From the records below, please repeat exactly the line that has "X170000383Y-29499617D01*", the line that has "X98980029Y-53000527D01*", and every line between them, and nothing else.

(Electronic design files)
++++++++

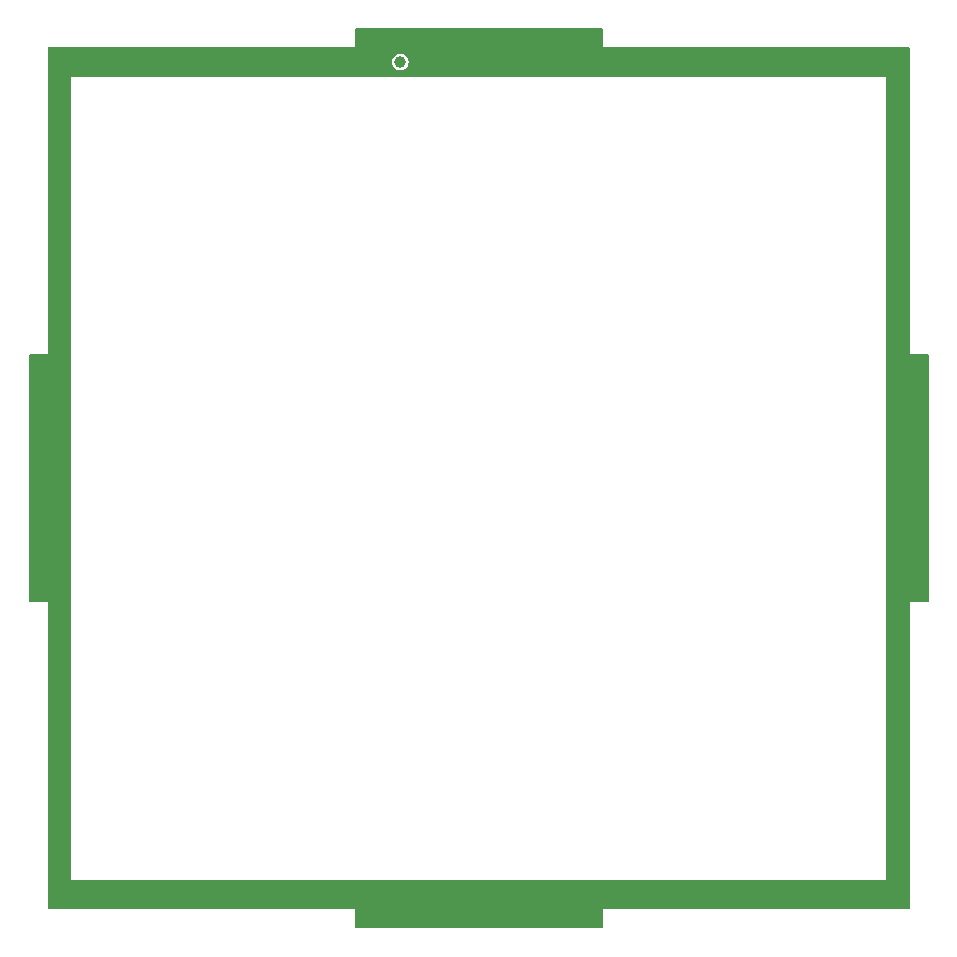
<source format=gbr>
%TF.GenerationSoftware,KiCad,Pcbnew,7.0.5-0*%
%TF.CreationDate,2024-04-01T20:36:26-04:00*%
%TF.ProjectId,swr_meter_front2,7377725f-6d65-4746-9572-5f66726f6e74,rev?*%
%TF.SameCoordinates,Original*%
%TF.FileFunction,Copper,L2,Bot*%
%TF.FilePolarity,Positive*%
%FSLAX46Y46*%
G04 Gerber Fmt 4.6, Leading zero omitted, Abs format (unit mm)*
G04 Created by KiCad (PCBNEW 7.0.5-0) date 2024-04-01 20:36:26*
%MOMM*%
%LPD*%
G01*
G04 APERTURE LIST*
%TA.AperFunction,SMDPad,CuDef*%
%ADD10C,1.000000*%
%TD*%
G04 APERTURE END LIST*
D10*
%TO.P,TP5,1,1*%
%TO.N,N/C*%
X128859460Y-28266000D03*
%TD*%
%TA.AperFunction,NonConductor*%
G36*
X145957491Y-25419713D02*
G01*
X145994036Y-25470013D01*
X145998960Y-25501100D01*
X145998960Y-27000098D01*
X145999076Y-27000382D01*
X145999077Y-27000383D01*
X145999460Y-27000541D01*
X145999462Y-27000539D01*
X146019446Y-27000521D01*
X146019446Y-27000529D01*
X146019595Y-27000500D01*
X171898898Y-27000500D01*
X171958029Y-27019713D01*
X171994574Y-27070013D01*
X171999498Y-27101099D01*
X171999481Y-27936571D01*
X171998960Y-52983952D01*
X171998919Y-52999999D01*
X171999138Y-53000541D01*
X171999459Y-53000540D01*
X171999460Y-53000541D01*
X171999460Y-53000540D01*
X172019430Y-53000527D01*
X172019566Y-53000500D01*
X173498360Y-53000500D01*
X173557491Y-53019713D01*
X173594036Y-53070013D01*
X173598960Y-53101100D01*
X173598960Y-73898900D01*
X173579747Y-73958031D01*
X173529447Y-73994576D01*
X173498360Y-73999500D01*
X172020106Y-73999500D01*
X172019900Y-73999459D01*
X171999997Y-73999459D01*
X171999879Y-73999508D01*
X171999617Y-73999615D01*
X171999616Y-73999616D01*
X171999458Y-73999997D01*
X171999473Y-74019970D01*
X171999500Y-74020106D01*
X171999500Y-99898900D01*
X171980287Y-99958031D01*
X171929987Y-99994576D01*
X171898900Y-99999500D01*
X146020106Y-99999500D01*
X146019900Y-99999459D01*
X145999997Y-99999459D01*
X145999879Y-99999508D01*
X145999617Y-99999615D01*
X145999616Y-99999616D01*
X145999458Y-99999997D01*
X145999473Y-100019970D01*
X145999500Y-100020106D01*
X145999500Y-101498900D01*
X145980287Y-101558031D01*
X145929987Y-101594576D01*
X145898900Y-101599500D01*
X125101100Y-101599500D01*
X125041969Y-101580287D01*
X125005424Y-101529987D01*
X125000500Y-101498900D01*
X125000500Y-100020106D01*
X125000526Y-100019970D01*
X125000541Y-99999997D01*
X125000383Y-99999616D01*
X125000120Y-99999508D01*
X125000002Y-99999459D01*
X124980100Y-99999459D01*
X124979894Y-99999500D01*
X99101100Y-99999500D01*
X99041969Y-99980287D01*
X99005424Y-99929987D01*
X99000500Y-99898900D01*
X99000500Y-97480460D01*
X100999424Y-97480460D01*
X100999458Y-97500000D01*
X100999535Y-97500184D01*
X100999617Y-97500384D01*
X100999997Y-97500541D01*
X100999999Y-97500540D01*
X101000000Y-97500541D01*
X101000000Y-97500540D01*
X101019970Y-97500527D01*
X101020106Y-97500500D01*
X143965901Y-97500500D01*
X169975894Y-97500500D01*
X169976029Y-97500527D01*
X169976030Y-97500527D01*
X169995999Y-97500540D01*
X169996000Y-97500541D01*
X169996000Y-97500540D01*
X169996002Y-97500541D01*
X169996382Y-97500384D01*
X169996382Y-97500383D01*
X169996383Y-97500383D01*
X169996500Y-97500099D01*
X169996541Y-97500000D01*
X169996575Y-97480460D01*
X169996500Y-97480077D01*
X169996500Y-58999908D01*
X169996504Y-58966827D01*
X170000497Y-29508444D01*
X170000539Y-29500002D01*
X170000541Y-29500000D01*
X170000383Y-29499617D01*
X170000382Y-29499616D01*
X170000120Y-29499508D01*
X170000002Y-29499459D01*
X169980100Y-29499459D01*
X169979894Y-29499500D01*
X101020106Y-29499500D01*
X101019900Y-29499459D01*
X100999997Y-29499459D01*
X100999879Y-29499508D01*
X100999617Y-29499615D01*
X100999616Y-29499616D01*
X100999458Y-29499997D01*
X100999473Y-29519970D01*
X100999500Y-29520106D01*
X100999500Y-97480077D01*
X100999424Y-97480460D01*
X99000500Y-97480460D01*
X99000500Y-74020106D01*
X99000526Y-74019970D01*
X99000541Y-73999997D01*
X99000383Y-73999616D01*
X99000120Y-73999508D01*
X99000002Y-73999459D01*
X98980100Y-73999459D01*
X98979894Y-73999500D01*
X97501100Y-73999500D01*
X97441969Y-73980287D01*
X97405424Y-73929987D01*
X97400500Y-73898900D01*
X97400500Y-53101100D01*
X97419713Y-53041969D01*
X97470013Y-53005424D01*
X97501100Y-53000500D01*
X98979894Y-53000500D01*
X98980029Y-53000527D01*
X98980030Y-53000527D01*
X98999999Y-53000540D01*
X99000000Y-53000541D01*
X99000000Y-53000540D01*
X99000002Y-53000541D01*
X99000382Y-53000384D01*
X99000382Y-53000383D01*
X99000383Y-53000383D01*
X99000500Y-53000099D01*
X99000541Y-53000000D01*
X99000541Y-52999999D01*
X99000575Y-52980460D01*
X99000500Y-52980077D01*
X99000500Y-28266000D01*
X128150592Y-28266000D01*
X128171190Y-28435642D01*
X128231789Y-28595427D01*
X128231789Y-28595428D01*
X128328864Y-28736065D01*
X128328868Y-28736069D01*
X128456774Y-28849385D01*
X128456775Y-28849386D01*
X128456777Y-28849387D01*
X128608088Y-28928801D01*
X128608089Y-28928801D01*
X128608092Y-28928803D01*
X128774015Y-28969700D01*
X128774019Y-28969700D01*
X128944901Y-28969700D01*
X128944905Y-28969700D01*
X129110828Y-28928803D01*
X129262143Y-28849387D01*
X129390055Y-28736066D01*
X129487131Y-28595427D01*
X129547730Y-28435643D01*
X129568328Y-28266000D01*
X129547730Y-28096357D01*
X129487131Y-27936573D01*
X129390055Y-27795934D01*
X129390051Y-27795930D01*
X129262145Y-27682614D01*
X129262144Y-27682613D01*
X129110830Y-27603198D01*
X129110832Y-27603198D01*
X128944905Y-27562300D01*
X128774015Y-27562300D01*
X128774014Y-27562300D01*
X128608088Y-27603198D01*
X128456775Y-27682613D01*
X128456774Y-27682614D01*
X128328868Y-27795930D01*
X128328864Y-27795934D01*
X128231789Y-27936571D01*
X128231789Y-27936572D01*
X128171190Y-28096357D01*
X128150592Y-28266000D01*
X99000500Y-28266000D01*
X99000500Y-27101099D01*
X99019713Y-27041968D01*
X99070013Y-27005423D01*
X99101100Y-27000499D01*
X124979354Y-27000499D01*
X124979489Y-27000526D01*
X124979490Y-27000526D01*
X124999459Y-27000539D01*
X124999460Y-27000540D01*
X124999460Y-27000539D01*
X124999462Y-27000540D01*
X124999842Y-27000383D01*
X124999842Y-27000382D01*
X124999843Y-27000382D01*
X124999960Y-27000098D01*
X125000001Y-26999999D01*
X125000035Y-26980459D01*
X124999960Y-26980076D01*
X124999960Y-25501100D01*
X125019173Y-25441969D01*
X125069473Y-25405424D01*
X125100560Y-25400500D01*
X145898360Y-25400500D01*
X145957491Y-25419713D01*
G37*
%TD.AperFunction*%
M02*

</source>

++++++++

● **PROBLEM SOLUTION**:
X170000383Y-29499617D01*
X170000382Y-29499616D01*
X170000120Y-29499508D01*
X170000002Y-29499459D01*
X169980100Y-29499459D01*
X169979894Y-29499500D01*
X101020106Y-29499500D01*
X101019900Y-29499459D01*
X100999997Y-29499459D01*
X100999879Y-29499508D01*
X100999617Y-29499615D01*
X100999616Y-29499616D01*
X100999458Y-29499997D01*
X100999473Y-29519970D01*
X100999500Y-29520106D01*
X100999500Y-97480077D01*
X100999424Y-97480460D01*
X99000500Y-97480460D01*
X99000500Y-74020106D01*
X99000526Y-74019970D01*
X99000541Y-73999997D01*
X99000383Y-73999616D01*
X99000120Y-73999508D01*
X99000002Y-73999459D01*
X98980100Y-73999459D01*
X98979894Y-73999500D01*
X97501100Y-73999500D01*
X97441969Y-73980287D01*
X97405424Y-73929987D01*
X97400500Y-73898900D01*
X97400500Y-53101100D01*
X97419713Y-53041969D01*
X97470013Y-53005424D01*
X97501100Y-53000500D01*
X98979894Y-53000500D01*
X98980029Y-53000527D01*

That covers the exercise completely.